Conclusions and Future Work
In this paper, we have shown an FPGA solver for large SAT/MaxSAT-encoded formal verification problems of digital circuits. To solve large real-world problems efficiently on FPGA, first, we have proposed a new heuristic for WSAT algorithms that is simple enough to realize it on a hardware circuit, and we have showed its implementation on the FPGA that uses off-chip DRAM banks to hold the main data. The performance gain by our system is approximately 3 to 8 times for large problems. This speedup is not so drastic, but it is fast enough when we consider that it is limited by the throughput and access latency of the off-chip DRAMs and that the search time on CPU that is sometimes longer than one hour can be reduced to 1/3 to 1/8. In this system, all the on-chip memory banks that are not used to store data arrays are used to configure the specialized cache memory for the search, and the performance can be improved up to 26%. We have also evaluated the system performance when the parallelism is enlarged in order to clarify how much speedup could be possible by using largest FPGA available.

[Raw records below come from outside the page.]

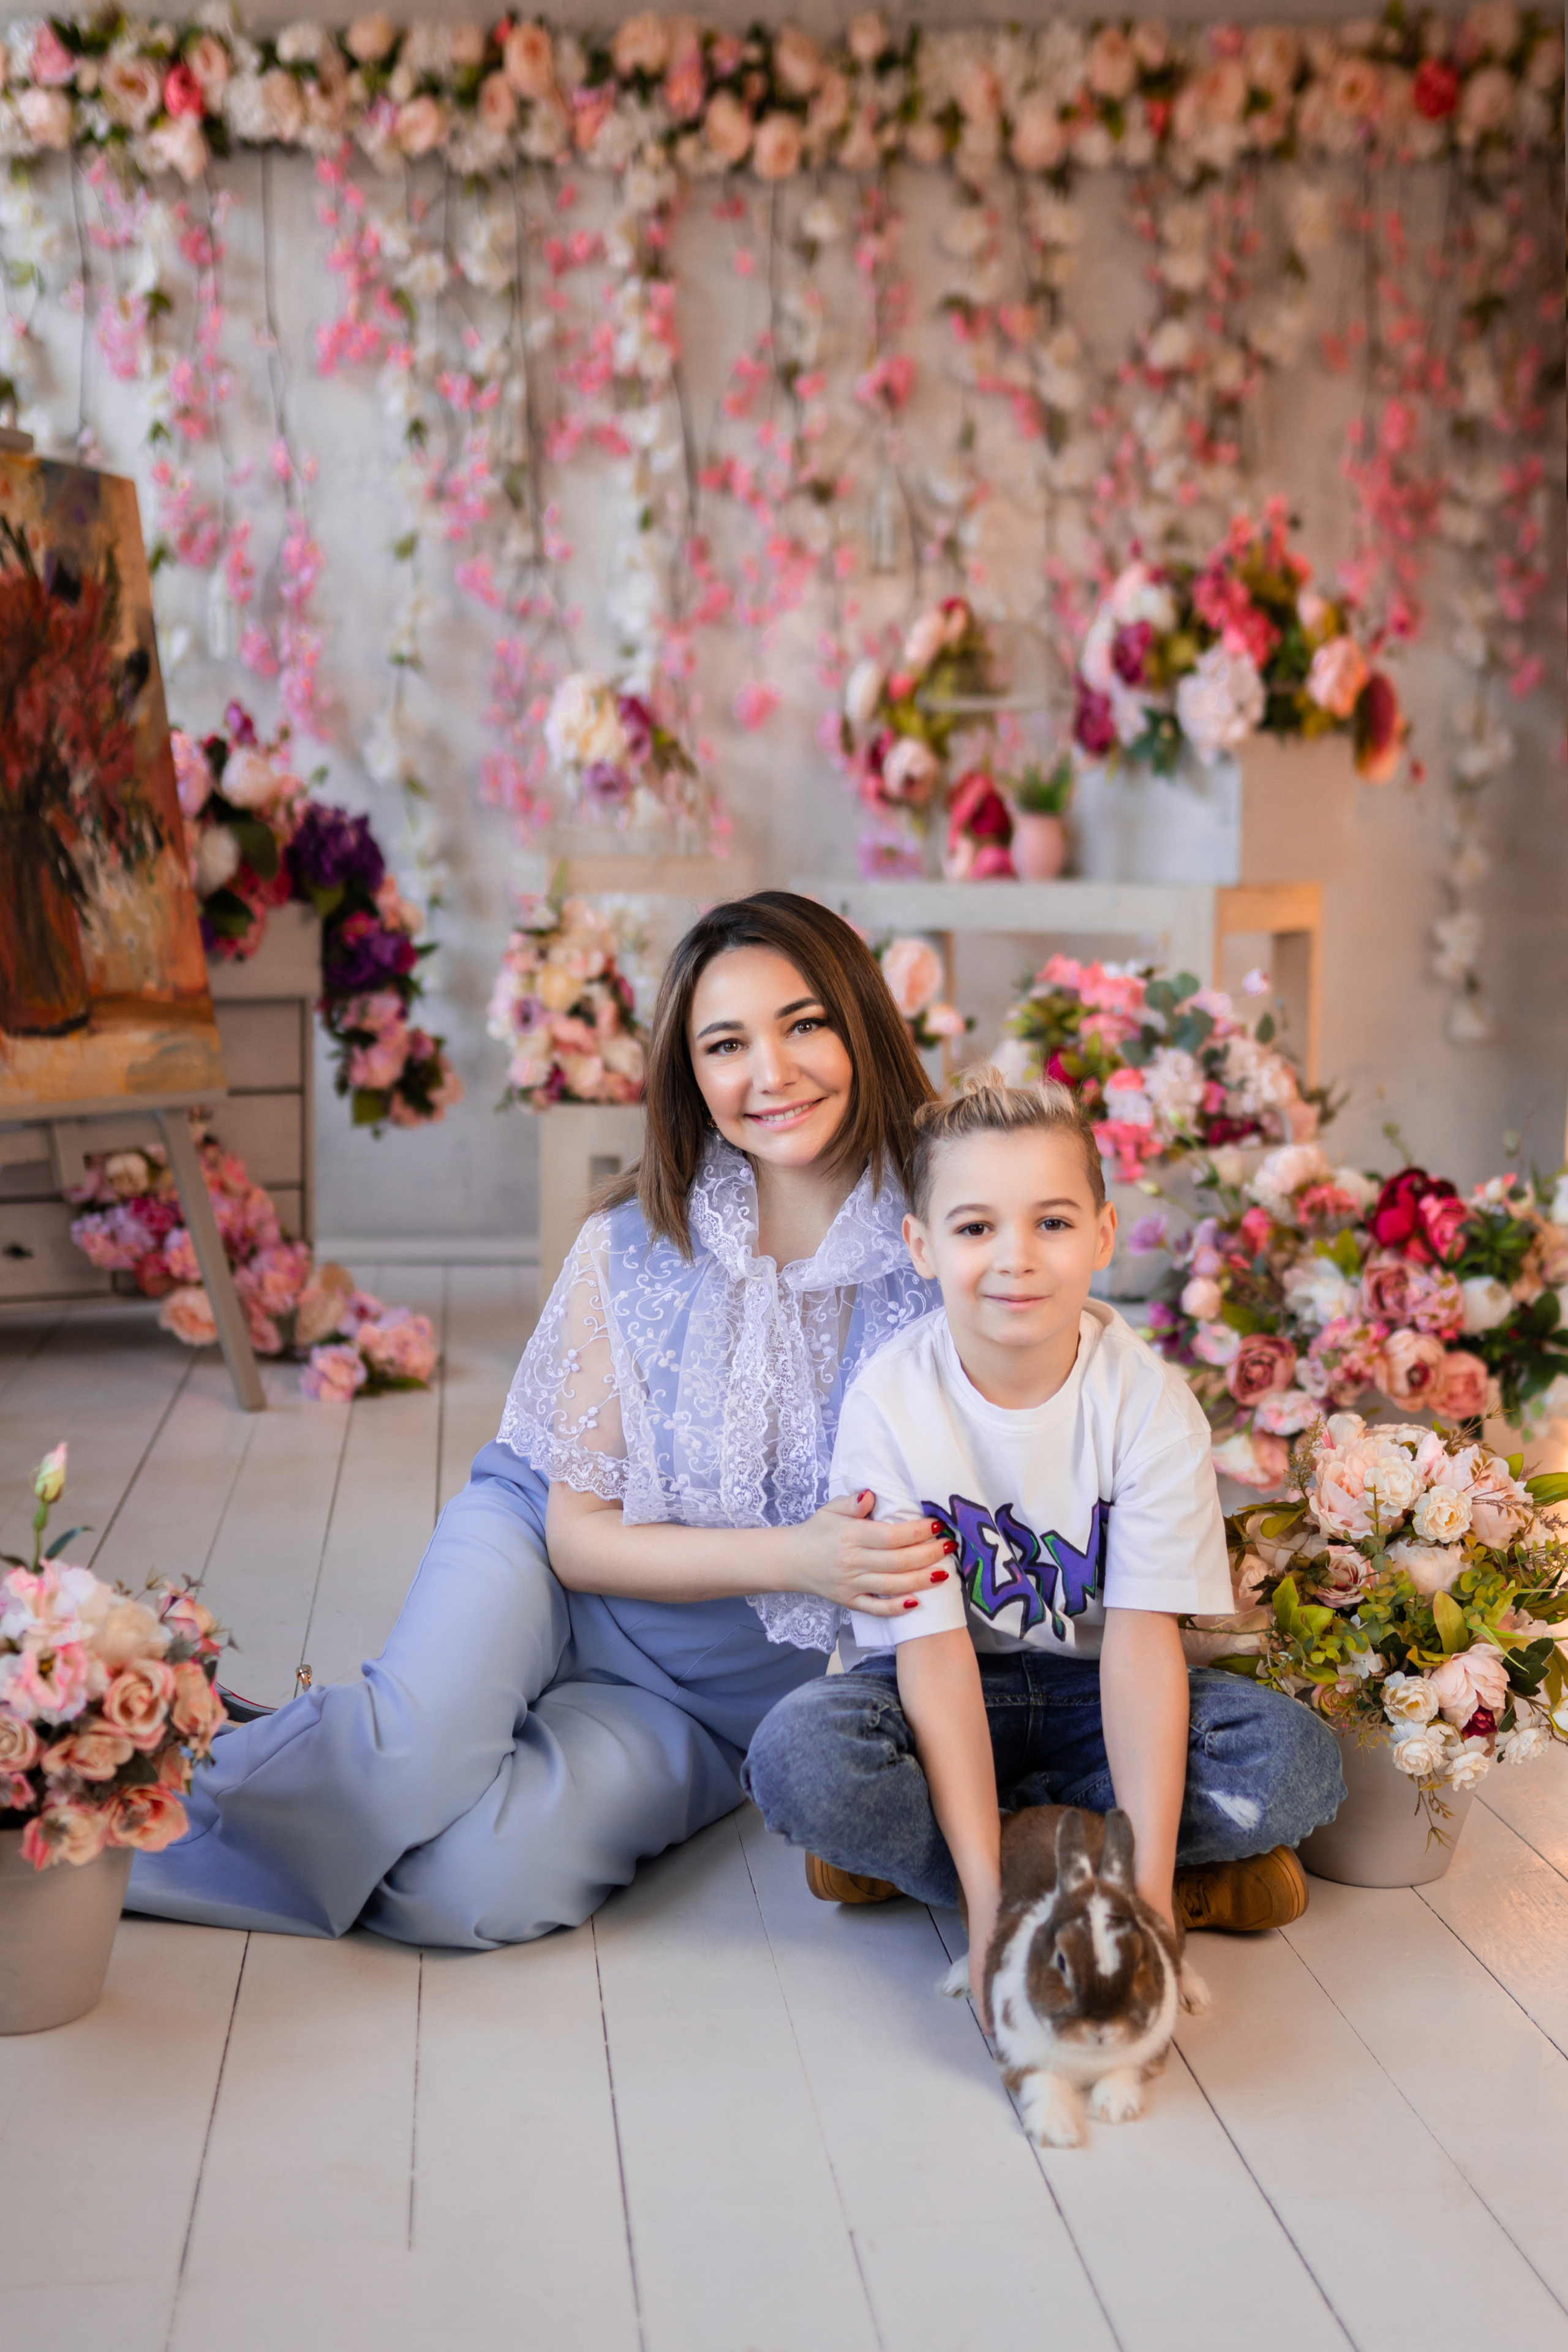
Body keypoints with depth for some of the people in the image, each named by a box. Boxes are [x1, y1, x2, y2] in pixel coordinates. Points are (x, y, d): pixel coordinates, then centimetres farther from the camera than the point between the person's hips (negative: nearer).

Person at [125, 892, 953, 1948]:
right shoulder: (632, 1248, -11)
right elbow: (579, 1532, -9)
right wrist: (791, 1556, -23)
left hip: (710, 1700, 0)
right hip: (548, 1578, 0)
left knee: (472, 1887, -27)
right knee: (420, 1743, -35)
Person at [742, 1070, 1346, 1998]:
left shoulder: (1151, 1402, -15)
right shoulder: (891, 1406, -18)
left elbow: (1143, 1639, -20)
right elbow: (935, 1651, -22)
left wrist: (1148, 1883, -31)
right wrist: (987, 1893, -31)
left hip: (1086, 1695, 2)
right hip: (943, 1698, -1)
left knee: (1300, 1760, -23)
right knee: (799, 1756, -33)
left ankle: (903, 1850, -18)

It will be possible to improve the performance of our heuristics by analyzing the relation between the unsatisfied external gates and the values of the independent variables when the search is stuck, so that the search can get out from the local minima more easily. The search can be also improved by managing the history of the flipped variables, and by choosing the next variable to be flipped using the history. These improvements requires run-time analysis and management of the relation of the variables. To implement these improvements on hardware is our future work.